Kurumlar tarafında da durum emsal. İş dünyasında dijitalleşme rüzgârı 2022’de Hız kesmeden devam etti. Geleceğe Aka bir süratle yaklaşırken finans, sıhhat, sürdürülebilirlik ve daha pek Fazla alanda yeni teknolojilere Ahenk sağlayan şirketlerin ayakta kalacağını, benzeri halde kriz periyotlarında de teknolojiye yatırım yapan, dijital dönüşümde yol kat etmiş firmaların krizlerden daha kuvvetli çıkacağını biliyoruz. İşte bu türlü muazzam bir süratle dijitalleşen dünyada şirketlerin rekabette öne geçmeleri her şeyden Fazla dijital bağışıklık sistemlerini güçlendirmelerine bağlı. Dijital bağışıklık sistemini güçlendirmenin Biricik yolu ise teknoloji yatırımlarına Hız kesmeden devam etmekten geçiyor.

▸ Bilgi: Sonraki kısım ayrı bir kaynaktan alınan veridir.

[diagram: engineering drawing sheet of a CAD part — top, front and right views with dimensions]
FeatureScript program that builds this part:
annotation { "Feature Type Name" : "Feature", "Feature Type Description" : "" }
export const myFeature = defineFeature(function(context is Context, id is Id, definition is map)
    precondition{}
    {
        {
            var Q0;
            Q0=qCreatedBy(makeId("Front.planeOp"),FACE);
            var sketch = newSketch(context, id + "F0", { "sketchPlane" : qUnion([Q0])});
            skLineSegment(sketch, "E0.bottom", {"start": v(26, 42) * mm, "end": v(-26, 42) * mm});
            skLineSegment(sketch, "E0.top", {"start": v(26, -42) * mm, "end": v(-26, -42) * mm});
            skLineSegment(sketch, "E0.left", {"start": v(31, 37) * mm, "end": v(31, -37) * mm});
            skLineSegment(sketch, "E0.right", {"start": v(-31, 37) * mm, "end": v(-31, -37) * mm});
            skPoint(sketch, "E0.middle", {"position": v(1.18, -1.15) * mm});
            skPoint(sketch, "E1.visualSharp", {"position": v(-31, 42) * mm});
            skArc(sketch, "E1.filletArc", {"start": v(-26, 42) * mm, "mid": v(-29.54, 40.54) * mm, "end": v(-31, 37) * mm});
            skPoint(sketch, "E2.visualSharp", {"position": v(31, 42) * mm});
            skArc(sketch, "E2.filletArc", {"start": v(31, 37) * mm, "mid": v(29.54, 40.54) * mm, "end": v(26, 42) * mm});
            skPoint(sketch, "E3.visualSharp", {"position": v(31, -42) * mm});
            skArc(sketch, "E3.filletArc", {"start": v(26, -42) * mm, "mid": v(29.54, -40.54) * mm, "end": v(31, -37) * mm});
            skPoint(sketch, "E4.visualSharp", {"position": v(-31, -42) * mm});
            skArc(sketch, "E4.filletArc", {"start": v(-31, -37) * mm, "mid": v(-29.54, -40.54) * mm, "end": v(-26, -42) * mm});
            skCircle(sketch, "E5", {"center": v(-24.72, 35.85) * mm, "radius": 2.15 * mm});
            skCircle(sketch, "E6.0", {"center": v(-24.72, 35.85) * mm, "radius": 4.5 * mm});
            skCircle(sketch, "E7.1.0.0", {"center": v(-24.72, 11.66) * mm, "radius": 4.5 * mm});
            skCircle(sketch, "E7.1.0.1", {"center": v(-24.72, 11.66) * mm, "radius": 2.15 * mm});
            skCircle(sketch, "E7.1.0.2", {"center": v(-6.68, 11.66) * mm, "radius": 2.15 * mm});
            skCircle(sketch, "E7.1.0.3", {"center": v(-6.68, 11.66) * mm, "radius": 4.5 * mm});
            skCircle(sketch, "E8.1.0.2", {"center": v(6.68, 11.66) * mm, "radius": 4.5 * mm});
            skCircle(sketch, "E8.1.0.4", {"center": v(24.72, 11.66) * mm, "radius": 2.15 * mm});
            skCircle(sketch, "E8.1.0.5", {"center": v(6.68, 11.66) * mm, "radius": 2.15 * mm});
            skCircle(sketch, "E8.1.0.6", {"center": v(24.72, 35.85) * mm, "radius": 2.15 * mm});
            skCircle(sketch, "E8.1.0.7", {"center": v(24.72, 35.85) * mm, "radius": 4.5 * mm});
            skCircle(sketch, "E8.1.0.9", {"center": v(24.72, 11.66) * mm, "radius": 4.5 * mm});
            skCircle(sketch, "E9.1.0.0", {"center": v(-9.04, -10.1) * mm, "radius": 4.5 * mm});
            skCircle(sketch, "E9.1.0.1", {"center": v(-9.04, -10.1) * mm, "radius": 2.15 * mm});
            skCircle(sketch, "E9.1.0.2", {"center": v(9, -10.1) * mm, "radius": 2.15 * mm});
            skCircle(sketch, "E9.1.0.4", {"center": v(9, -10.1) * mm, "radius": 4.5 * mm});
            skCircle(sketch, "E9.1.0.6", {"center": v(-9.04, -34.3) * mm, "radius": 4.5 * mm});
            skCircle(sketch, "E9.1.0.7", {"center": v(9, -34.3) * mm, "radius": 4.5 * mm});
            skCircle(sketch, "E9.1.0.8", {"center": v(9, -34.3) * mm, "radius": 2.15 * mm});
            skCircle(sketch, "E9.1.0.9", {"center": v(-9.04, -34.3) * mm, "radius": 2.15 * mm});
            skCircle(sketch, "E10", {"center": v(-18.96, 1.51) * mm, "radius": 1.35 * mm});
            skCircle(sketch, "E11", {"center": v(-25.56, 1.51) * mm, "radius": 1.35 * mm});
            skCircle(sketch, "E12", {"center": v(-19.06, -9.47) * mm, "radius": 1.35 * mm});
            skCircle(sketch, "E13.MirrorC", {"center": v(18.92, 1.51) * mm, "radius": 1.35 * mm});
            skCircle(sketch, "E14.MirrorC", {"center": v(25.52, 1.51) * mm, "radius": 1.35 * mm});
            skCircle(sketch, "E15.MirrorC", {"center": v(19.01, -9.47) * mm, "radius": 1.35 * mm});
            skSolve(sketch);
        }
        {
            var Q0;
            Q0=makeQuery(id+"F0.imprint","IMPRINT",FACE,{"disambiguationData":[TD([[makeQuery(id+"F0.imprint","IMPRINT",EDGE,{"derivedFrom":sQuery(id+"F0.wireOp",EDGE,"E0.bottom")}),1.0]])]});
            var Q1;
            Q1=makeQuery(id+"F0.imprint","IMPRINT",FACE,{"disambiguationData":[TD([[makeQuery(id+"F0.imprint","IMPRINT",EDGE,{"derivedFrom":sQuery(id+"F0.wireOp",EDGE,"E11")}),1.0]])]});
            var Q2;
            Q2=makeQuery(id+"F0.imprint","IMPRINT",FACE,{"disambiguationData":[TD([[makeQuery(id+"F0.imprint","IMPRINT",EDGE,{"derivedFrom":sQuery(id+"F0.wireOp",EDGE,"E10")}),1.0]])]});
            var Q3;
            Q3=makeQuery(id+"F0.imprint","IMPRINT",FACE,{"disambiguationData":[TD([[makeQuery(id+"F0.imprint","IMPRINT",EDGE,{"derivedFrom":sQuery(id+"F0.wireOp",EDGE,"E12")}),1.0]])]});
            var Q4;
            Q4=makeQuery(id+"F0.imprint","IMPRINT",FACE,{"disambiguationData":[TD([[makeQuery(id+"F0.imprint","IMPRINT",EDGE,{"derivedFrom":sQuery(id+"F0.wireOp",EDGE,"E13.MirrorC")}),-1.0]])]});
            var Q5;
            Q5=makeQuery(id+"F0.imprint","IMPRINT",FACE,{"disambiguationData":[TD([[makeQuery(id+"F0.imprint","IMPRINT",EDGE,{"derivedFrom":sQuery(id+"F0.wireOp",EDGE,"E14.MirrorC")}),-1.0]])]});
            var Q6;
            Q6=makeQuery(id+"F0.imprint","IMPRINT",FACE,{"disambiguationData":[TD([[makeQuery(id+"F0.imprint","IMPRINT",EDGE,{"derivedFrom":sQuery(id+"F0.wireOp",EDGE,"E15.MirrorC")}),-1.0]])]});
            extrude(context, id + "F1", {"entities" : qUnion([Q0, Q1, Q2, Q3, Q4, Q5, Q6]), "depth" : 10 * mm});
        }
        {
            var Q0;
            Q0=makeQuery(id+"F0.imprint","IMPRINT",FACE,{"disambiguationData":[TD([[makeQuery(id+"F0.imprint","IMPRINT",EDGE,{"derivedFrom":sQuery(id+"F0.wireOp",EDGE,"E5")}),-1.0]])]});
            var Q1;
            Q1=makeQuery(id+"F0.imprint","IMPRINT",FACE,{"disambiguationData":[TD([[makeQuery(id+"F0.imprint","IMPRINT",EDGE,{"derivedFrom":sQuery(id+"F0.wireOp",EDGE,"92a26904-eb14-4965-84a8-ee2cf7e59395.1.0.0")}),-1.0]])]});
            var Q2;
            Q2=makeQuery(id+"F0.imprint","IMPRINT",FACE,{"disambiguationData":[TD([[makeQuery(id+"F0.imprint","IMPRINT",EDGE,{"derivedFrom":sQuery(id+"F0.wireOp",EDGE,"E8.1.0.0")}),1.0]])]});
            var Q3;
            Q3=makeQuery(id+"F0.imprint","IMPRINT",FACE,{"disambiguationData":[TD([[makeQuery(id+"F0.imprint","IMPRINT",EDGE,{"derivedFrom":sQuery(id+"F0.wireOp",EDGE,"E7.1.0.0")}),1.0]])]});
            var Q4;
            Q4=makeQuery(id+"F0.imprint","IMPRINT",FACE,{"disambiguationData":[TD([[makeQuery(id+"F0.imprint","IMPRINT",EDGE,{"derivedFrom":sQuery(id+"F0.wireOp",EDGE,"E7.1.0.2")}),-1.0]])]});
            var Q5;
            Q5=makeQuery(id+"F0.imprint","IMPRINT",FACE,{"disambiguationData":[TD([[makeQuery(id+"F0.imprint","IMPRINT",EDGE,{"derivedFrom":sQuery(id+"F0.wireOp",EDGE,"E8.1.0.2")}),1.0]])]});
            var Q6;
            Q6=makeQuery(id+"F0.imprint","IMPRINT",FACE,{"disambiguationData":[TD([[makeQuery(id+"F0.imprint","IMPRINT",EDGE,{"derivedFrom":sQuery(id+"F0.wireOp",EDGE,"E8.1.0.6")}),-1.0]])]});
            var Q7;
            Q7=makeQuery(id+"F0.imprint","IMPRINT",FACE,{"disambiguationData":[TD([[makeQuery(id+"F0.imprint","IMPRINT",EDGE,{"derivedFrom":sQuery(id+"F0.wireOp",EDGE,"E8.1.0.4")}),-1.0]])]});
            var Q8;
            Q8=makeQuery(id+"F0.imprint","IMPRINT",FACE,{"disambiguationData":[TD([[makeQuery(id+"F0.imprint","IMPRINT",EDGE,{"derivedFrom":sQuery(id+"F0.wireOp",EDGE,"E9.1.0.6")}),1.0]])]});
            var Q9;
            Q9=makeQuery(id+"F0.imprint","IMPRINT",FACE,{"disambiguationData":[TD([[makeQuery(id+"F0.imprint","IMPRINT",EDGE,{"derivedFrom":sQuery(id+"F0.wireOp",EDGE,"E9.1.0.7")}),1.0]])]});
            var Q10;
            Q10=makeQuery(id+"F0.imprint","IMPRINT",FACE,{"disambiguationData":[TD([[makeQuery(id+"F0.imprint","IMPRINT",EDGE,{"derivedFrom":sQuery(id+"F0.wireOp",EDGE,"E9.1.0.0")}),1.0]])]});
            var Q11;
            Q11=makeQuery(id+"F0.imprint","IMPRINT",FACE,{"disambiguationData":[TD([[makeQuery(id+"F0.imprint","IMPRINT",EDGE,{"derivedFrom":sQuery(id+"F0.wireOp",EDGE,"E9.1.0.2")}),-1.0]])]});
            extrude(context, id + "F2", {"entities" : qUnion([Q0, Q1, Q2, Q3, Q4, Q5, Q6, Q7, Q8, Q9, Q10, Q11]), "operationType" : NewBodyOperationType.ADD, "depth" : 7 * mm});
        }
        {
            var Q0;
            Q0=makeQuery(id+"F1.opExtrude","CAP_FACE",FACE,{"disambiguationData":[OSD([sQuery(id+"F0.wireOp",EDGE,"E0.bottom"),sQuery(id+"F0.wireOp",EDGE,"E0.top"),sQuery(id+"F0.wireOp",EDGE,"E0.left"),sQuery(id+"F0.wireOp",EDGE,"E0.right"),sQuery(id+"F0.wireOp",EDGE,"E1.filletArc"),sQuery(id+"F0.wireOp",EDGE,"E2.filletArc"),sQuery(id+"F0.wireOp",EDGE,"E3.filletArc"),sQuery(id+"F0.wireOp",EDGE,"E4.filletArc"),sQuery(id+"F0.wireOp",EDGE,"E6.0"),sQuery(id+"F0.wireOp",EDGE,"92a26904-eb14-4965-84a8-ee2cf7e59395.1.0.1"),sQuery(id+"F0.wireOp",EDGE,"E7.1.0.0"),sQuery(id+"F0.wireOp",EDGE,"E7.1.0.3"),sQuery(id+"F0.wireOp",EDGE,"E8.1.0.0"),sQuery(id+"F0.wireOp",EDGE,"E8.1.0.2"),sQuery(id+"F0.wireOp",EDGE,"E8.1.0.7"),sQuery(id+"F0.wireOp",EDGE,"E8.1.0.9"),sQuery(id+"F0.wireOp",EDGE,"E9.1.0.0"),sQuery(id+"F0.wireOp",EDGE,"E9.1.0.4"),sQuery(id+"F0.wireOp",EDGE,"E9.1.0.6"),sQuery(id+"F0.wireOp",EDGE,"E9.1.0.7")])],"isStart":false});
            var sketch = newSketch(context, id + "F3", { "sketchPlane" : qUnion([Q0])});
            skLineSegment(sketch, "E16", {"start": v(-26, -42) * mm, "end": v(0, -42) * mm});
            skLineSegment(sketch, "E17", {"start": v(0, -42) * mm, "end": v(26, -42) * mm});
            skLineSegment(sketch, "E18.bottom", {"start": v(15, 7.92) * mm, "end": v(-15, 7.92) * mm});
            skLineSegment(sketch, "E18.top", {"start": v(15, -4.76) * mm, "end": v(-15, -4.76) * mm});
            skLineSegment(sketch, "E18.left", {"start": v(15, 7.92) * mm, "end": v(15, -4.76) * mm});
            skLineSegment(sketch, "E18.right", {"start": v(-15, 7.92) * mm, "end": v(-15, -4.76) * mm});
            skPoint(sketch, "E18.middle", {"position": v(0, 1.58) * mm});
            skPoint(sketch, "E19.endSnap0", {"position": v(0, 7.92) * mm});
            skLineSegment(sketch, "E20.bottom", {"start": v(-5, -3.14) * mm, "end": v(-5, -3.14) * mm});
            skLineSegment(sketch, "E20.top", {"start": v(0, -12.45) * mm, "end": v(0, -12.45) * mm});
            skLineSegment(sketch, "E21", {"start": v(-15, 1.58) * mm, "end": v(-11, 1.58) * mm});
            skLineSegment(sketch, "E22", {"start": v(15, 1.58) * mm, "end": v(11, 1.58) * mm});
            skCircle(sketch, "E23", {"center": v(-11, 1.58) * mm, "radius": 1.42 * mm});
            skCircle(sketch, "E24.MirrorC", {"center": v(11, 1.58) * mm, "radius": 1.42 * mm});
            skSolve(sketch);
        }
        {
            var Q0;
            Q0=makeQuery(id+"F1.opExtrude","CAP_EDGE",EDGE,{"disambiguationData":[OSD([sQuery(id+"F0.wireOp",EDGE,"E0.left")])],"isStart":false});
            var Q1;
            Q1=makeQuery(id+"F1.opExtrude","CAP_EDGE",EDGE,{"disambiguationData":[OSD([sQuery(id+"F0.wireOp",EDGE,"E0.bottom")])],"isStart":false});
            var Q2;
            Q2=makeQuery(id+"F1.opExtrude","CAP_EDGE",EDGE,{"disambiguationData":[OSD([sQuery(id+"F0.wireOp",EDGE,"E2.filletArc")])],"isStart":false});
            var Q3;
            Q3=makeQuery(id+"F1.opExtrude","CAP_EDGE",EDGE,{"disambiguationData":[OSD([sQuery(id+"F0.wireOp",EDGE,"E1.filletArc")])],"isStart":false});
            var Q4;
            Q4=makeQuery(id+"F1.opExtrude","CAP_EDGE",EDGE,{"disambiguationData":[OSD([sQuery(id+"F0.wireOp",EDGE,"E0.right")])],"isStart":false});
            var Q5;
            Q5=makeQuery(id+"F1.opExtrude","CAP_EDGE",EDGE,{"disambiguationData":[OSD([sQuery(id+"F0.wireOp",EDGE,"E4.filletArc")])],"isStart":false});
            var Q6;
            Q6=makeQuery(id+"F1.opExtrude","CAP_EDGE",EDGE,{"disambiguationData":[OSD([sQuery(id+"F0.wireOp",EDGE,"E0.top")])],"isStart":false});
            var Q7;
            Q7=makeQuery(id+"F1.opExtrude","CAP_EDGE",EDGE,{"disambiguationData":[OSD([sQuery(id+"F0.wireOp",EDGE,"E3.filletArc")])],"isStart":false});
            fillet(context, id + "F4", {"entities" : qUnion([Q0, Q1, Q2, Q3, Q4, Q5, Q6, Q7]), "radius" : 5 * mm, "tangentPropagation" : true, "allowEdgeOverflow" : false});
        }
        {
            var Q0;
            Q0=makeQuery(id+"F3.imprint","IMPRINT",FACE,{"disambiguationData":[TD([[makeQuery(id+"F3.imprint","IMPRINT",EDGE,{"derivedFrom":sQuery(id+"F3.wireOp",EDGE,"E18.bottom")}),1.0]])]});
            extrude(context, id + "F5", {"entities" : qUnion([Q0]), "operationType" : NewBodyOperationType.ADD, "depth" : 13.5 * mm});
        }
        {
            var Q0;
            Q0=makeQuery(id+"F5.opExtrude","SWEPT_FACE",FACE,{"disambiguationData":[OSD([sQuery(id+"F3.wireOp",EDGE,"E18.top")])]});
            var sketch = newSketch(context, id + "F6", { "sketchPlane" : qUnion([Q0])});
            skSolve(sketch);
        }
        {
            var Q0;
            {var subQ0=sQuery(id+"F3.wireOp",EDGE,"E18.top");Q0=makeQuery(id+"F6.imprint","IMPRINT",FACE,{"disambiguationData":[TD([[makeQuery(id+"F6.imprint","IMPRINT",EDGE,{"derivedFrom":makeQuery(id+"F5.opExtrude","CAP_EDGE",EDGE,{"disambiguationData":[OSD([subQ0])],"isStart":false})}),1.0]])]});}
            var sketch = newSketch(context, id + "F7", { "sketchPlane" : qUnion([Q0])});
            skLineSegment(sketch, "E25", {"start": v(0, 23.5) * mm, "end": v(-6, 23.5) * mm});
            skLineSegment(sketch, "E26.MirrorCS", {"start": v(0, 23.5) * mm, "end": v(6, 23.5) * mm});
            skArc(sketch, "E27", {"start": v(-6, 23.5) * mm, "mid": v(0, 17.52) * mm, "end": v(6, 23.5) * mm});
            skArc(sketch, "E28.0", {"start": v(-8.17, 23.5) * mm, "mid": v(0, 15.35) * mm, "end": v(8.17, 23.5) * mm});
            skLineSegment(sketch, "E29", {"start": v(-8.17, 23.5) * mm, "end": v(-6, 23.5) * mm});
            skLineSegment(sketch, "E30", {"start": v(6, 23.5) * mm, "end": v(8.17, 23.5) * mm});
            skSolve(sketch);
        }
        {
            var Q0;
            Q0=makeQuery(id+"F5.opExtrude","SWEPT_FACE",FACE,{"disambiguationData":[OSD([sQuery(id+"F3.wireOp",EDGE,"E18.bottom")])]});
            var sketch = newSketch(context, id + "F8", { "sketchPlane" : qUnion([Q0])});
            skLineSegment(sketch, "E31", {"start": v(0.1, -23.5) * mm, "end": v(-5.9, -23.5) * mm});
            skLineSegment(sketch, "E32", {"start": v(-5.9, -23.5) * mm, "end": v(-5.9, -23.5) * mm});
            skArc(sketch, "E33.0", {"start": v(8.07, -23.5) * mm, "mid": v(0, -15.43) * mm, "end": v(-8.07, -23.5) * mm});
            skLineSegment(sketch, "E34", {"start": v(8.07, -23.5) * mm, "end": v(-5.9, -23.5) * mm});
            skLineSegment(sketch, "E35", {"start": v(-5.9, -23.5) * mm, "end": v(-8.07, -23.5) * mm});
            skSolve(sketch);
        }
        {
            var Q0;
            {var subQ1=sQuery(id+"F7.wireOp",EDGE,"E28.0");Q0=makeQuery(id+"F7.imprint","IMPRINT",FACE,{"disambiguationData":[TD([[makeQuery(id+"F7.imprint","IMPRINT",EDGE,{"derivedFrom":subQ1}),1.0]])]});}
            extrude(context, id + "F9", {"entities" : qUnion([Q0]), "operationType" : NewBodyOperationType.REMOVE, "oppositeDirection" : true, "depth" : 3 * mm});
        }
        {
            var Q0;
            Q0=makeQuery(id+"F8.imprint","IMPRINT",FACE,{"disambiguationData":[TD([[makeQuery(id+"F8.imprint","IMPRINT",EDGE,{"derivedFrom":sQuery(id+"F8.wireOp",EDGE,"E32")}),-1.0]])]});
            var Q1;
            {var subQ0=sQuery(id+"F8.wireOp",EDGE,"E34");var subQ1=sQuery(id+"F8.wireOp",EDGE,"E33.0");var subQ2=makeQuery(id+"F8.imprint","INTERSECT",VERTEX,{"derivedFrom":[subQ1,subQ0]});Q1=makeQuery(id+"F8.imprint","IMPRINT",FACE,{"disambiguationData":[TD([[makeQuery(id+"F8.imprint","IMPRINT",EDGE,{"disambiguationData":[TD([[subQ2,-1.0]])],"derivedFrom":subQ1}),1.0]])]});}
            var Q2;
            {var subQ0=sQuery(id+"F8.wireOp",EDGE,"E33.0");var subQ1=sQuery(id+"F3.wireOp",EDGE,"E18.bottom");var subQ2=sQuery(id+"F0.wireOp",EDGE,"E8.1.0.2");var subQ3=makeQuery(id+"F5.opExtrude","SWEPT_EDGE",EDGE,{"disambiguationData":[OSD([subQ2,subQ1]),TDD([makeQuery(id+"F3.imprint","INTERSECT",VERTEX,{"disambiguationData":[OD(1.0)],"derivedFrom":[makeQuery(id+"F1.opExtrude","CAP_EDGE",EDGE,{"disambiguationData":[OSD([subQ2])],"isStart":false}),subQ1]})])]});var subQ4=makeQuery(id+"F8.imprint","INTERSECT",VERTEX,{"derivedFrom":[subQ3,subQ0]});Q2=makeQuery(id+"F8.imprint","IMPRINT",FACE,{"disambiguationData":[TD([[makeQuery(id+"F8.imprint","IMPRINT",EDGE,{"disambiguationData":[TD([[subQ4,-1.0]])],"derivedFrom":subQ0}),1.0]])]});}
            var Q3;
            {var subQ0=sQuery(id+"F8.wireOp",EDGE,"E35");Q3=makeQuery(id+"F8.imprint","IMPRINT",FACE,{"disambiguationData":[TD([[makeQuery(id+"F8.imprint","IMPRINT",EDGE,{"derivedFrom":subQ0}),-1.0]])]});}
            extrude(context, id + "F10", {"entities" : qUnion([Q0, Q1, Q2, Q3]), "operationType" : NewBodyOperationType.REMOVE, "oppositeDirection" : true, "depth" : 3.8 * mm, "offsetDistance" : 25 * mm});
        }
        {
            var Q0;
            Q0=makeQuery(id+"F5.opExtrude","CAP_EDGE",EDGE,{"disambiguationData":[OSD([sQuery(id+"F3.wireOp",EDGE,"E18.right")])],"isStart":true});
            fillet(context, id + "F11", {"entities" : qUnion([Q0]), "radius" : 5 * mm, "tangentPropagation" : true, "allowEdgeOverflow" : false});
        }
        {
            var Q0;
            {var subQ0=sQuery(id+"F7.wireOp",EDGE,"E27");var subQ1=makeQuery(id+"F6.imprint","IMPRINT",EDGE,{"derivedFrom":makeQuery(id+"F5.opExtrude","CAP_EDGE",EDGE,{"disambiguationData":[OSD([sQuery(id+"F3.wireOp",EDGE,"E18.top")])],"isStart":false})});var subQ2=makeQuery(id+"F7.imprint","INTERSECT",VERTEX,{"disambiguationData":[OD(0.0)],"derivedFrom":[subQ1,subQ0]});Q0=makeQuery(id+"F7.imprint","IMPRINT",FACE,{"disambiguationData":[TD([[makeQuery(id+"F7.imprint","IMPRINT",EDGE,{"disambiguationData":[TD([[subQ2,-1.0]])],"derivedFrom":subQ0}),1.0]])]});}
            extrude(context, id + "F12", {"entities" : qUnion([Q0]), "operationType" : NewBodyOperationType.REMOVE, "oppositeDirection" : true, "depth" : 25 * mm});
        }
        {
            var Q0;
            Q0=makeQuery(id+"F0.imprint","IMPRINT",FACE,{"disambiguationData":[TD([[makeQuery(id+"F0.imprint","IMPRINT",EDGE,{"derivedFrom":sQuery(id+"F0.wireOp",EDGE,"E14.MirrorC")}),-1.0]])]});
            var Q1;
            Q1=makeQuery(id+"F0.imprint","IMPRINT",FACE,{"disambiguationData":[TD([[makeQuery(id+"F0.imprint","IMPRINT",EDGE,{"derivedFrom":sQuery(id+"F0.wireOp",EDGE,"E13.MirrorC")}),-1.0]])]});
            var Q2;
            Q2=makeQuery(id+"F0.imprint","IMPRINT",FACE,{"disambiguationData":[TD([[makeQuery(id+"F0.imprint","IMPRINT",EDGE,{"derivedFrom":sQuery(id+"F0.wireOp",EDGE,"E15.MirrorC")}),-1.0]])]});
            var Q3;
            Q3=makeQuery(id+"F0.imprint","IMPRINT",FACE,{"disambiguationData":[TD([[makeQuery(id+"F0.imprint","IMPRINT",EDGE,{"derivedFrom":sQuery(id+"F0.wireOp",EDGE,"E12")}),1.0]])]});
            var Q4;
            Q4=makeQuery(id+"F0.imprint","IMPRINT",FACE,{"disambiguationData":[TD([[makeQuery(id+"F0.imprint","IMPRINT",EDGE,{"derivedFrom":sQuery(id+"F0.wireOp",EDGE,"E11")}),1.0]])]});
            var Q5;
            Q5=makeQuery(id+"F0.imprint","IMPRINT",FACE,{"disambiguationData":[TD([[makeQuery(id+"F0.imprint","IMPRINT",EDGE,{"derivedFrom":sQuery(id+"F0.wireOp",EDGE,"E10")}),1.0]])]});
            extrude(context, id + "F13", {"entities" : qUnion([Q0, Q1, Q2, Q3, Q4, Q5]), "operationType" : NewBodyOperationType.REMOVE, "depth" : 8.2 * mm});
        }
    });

Bugün eğitimi, uzaktan çalışmayı, birçok halk hizmetini e-devlet üzerinden online alabilmeyi konuşuyorsak, bunlar büsbütün bilişim kesiminin eserleri sayesinde Muhtemel olabiliyor. Bu açıdan Devre periyot global ticarette şartların zorlaşması yahut tedarik külfeti üzere hususlar dalımızı etkilese de teknoloji eserlerine olan talebin hem ferdi hem kurumsal pazarda artarak devam edeceğine inanıyoruz. Dijital bağışıklık sistemini güçlendirmek için 2023’te de gerek halk kurumlarının gerek Özel şirketlerin dijital dönüşüm yatırımlarına ve IT altyapılarını güçlendirmeye devam edeceklerini, ferdi talep tarafında da yükselişin devam edeceğini rahatlıkla söyleyebiliriz.